On 16 April 2020, the Swiss Federal Council enacted the COVID-19 Insolvency Ordinance. One of its main goals was to relieve pressure on executive bodies of Swiss entities to request the opening of insolvency proceedings. Relief was targeted at over indebtedness situations caused by negative impacts of the COVID-19 pandemic on liquidity, earnings and going-concern prospects. Further, the Swiss Federal Council put in place a special COVID-19 moratorium which was designed for SMEs. On 14 October 2020, the Swiss Federal Council decided not to extend such measures beyond 19 October 2020. This brings executive bodies of Swiss companies in a difficult situation if they have previously relied on the temporary exemption from filing obligations.

On 16 April 2020, the Swiss Federal Council has supplemented the measures aimed at mitigating the impact of the COVID-19 pandemic on the Swiss economy by implementing the COVID-19 Insolvency Ordinance1 . It temporarily allows executive bodies of Swiss companies not to notify the courts of an existing balance sheet over-indebtedness and to continue trading on the basis of an overall positive assessment of the future ability of the company to restructure its balance sheet by 31 December 2020. In addition, access of small and medium sized entities (SMEs) to a protective moratorium has been facilitated by introducing a special COVID-19 moratorium or 'moratorium-lite' with less stringent formal requirements.

No extension of main relief

The Swiss Federal Council decided on 14 October 2020 not to extend the temporary suspension of notification obligations and the access to the 'moratorium-lite'.

The 'moratorium-lite' was not widely used in practice and the common expectation is that distressed entities will now opt for the general moratorium if there is a prospect that the entity may be restructured. While this comes with a plus of additional experience with the relevant restructuring tool, the costs involved with the general moratorium are higher than for the 'moratorium lite', not the least because of the frequent involvement of a court appointed administrator.

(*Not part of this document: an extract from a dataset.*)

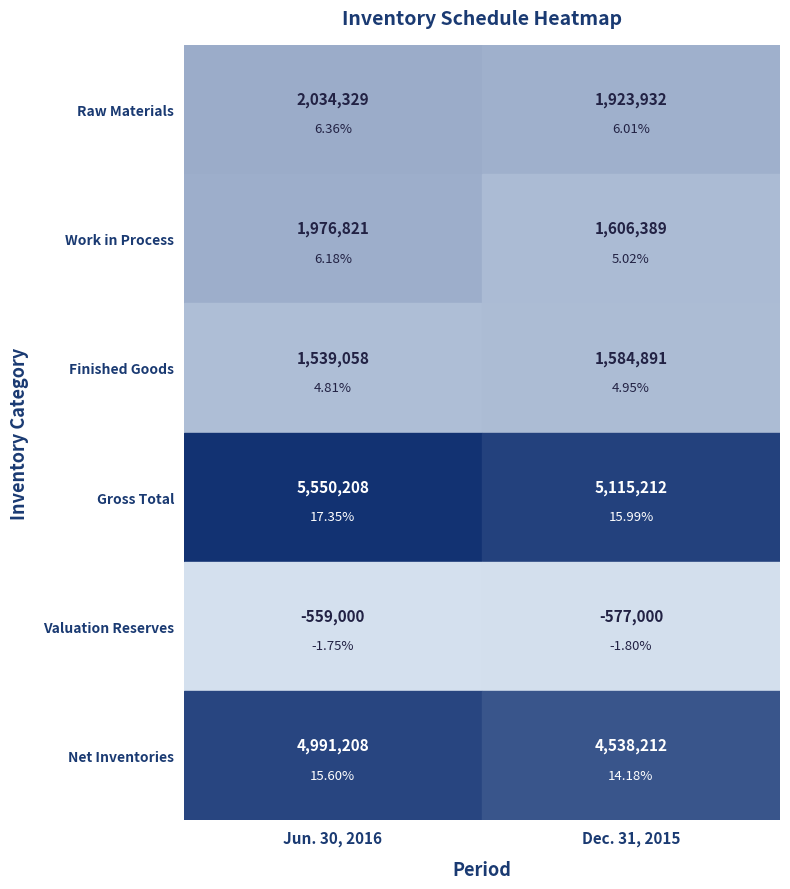

What value does the Raw Materials series have at Jun. 30, 2016?

2034329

The termination of the temporary suspension of filing obligations is more critical from the perspective of the executives of distressed entities which previously relied on such exemption (or which are facing looming over indebtedness in view of a potential second wave of the COVID-19 pandemic). Amongst others, executives who previously relied on the exemption will have to ask themselves whether it is defendable to continue not to notify the courts of an existing over-indebtedness beyond 19 October 2020 whilst sound prospects of a balance sheet recovery by the end of 2020 continue to exist. Doctrine argues in favour of this approach but in the absence of court precedents, the situation for the executives remains delicate.

2. Extension of duration of general moratorium

In partial compensation for the abolishment of the 'moratorium lite' the Federal Council extends the duration of the provisional moratorium from previously four to a maximum of eight months. During such period, the general moratorium may remain silent provided that certain conditions are met. The extension enters into force on 20 October 2020.


1 See our newsflash of 16 April 2020.